The Governor’s brow cleared and he rose with a smile. “My dear, your reasoning is admirable, but we must leave my career to take care of itself. Whatever I may be to-morrow, I am Governor of Midsylvania to-day, and my business as Governor is to appoint as Attorney-General the best man I can find for the place—and that man is George Fleetwood, unless you have a better one to propose.” She met this with perfect good-humor. “No, I have told you already that that is not my business. But I havea candidate of my own for another office, so Grace was not quite wrong, after all.”
“Well, who is your candidate, and for what office? I only hope you don’t want to change cooks!”
“Oh, I do that without your authority, and you never even know it has been done.” She hesitated, and then said with a bright directness: “I want you to do something for poor Gregg.”
“Gregg? Rufus Gregg?” He stared. “What an extraordinary request! What can I do for a man I’ve had to kick out for dishonesty?”
“Not much, perhaps; I know it’s difficult. But, after all, it was your kicking him out that ruined him.”
“It was his dishonesty that ruined him. He was getting a good salary as my stenographer, and if he hadn’t sold those letters to the ‘Spy’ he would have been getting it still.”
She wavered. “After all, nothing was proved—he always denied it.”
“Good heavens, Ella! Have you ever doubted his guilt?”

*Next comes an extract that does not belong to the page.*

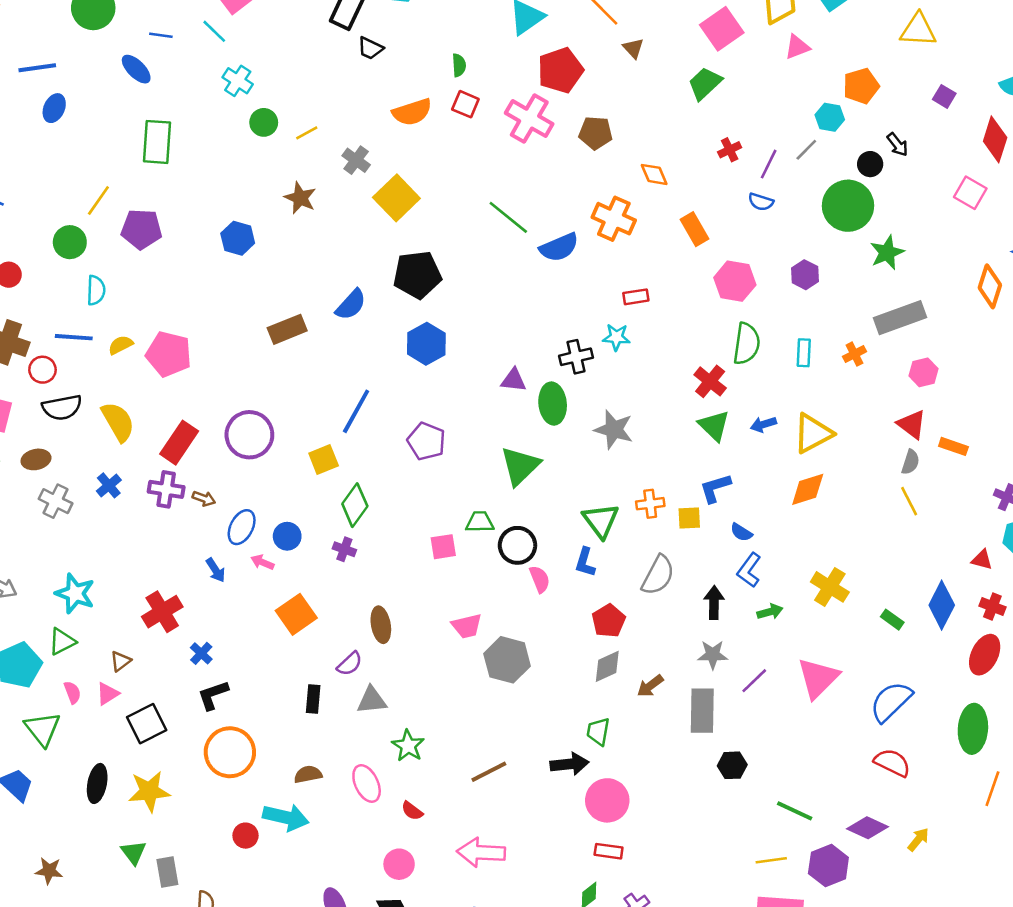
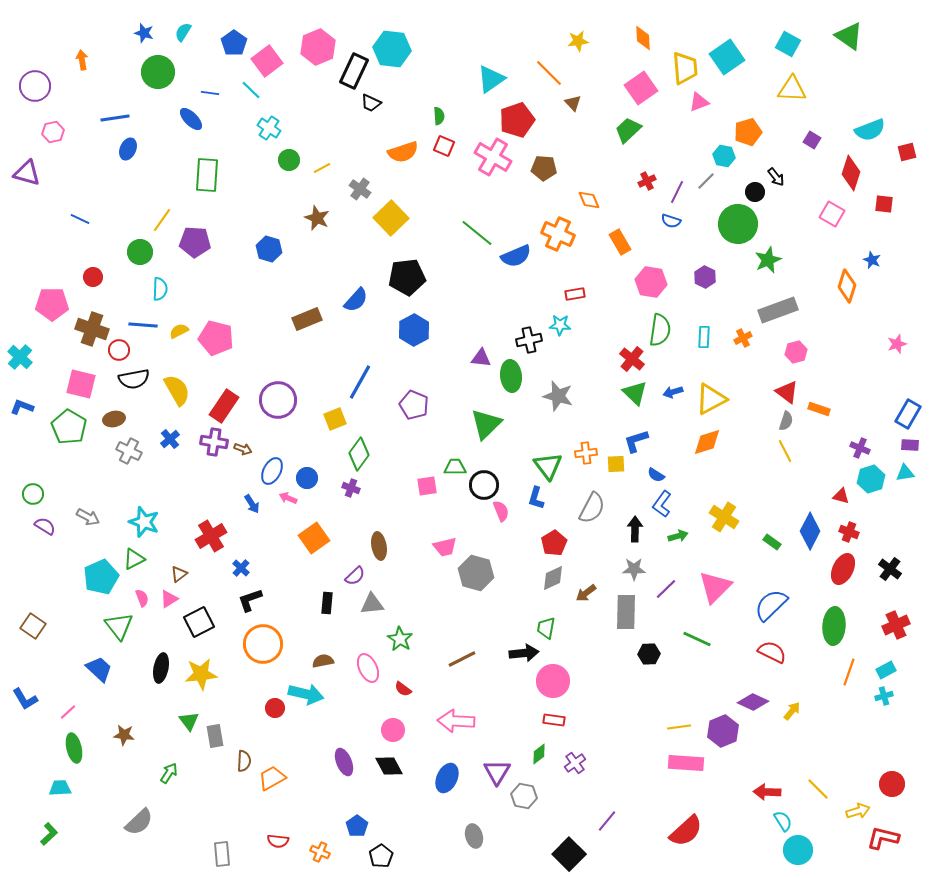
green line: (795, 811) -> (697, 639), moved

“No—no; I don’t mean that. But, of course, his wife and children believe in him, and think you were cruel, and he has been out of work so long that they are starving.”
“Send them some money, then; I wonder you thought it necessary to ask.”
“I shouldn’t have thought it so, but money is not what I want. Mrs. Gregg is proud, and it is hard to help her in that way. Couldn’t you give him work of some kind—just a little post in a corner?”
“My dear child, the little posts in the corner are just the ones where honesty is essential. A footpad doesn’t wait under a street-lamp! Besides, how can I recommend a man whom I have dismissed for theft? I won’t say a word to hinder his getting a place, but on my conscience I can’t give him one.”
She paused and turned toward the door silently, though without any show of resentment; but on the threshold she lingered long enough to say: “Yet you gave Fleetwood his chance!”
“Fleetwood? You class Fleetwood with Gregg? The best man in the State with a little beggarly thieving nonentity? It’s evident enough you’re new at wire-pulling, or you would show more skill at it!”
She met this with a laugh. “I’m not likely to have much practice if my first attempt is such a failure. Well, I will see if Mrs. Gregg will let me help her a little—I suppose there is nothing else to be done.”
“Nothing that we can do. If Gregg wants a place he had better get one on the staff of the ‘Spy.’ He served them better than he did me.”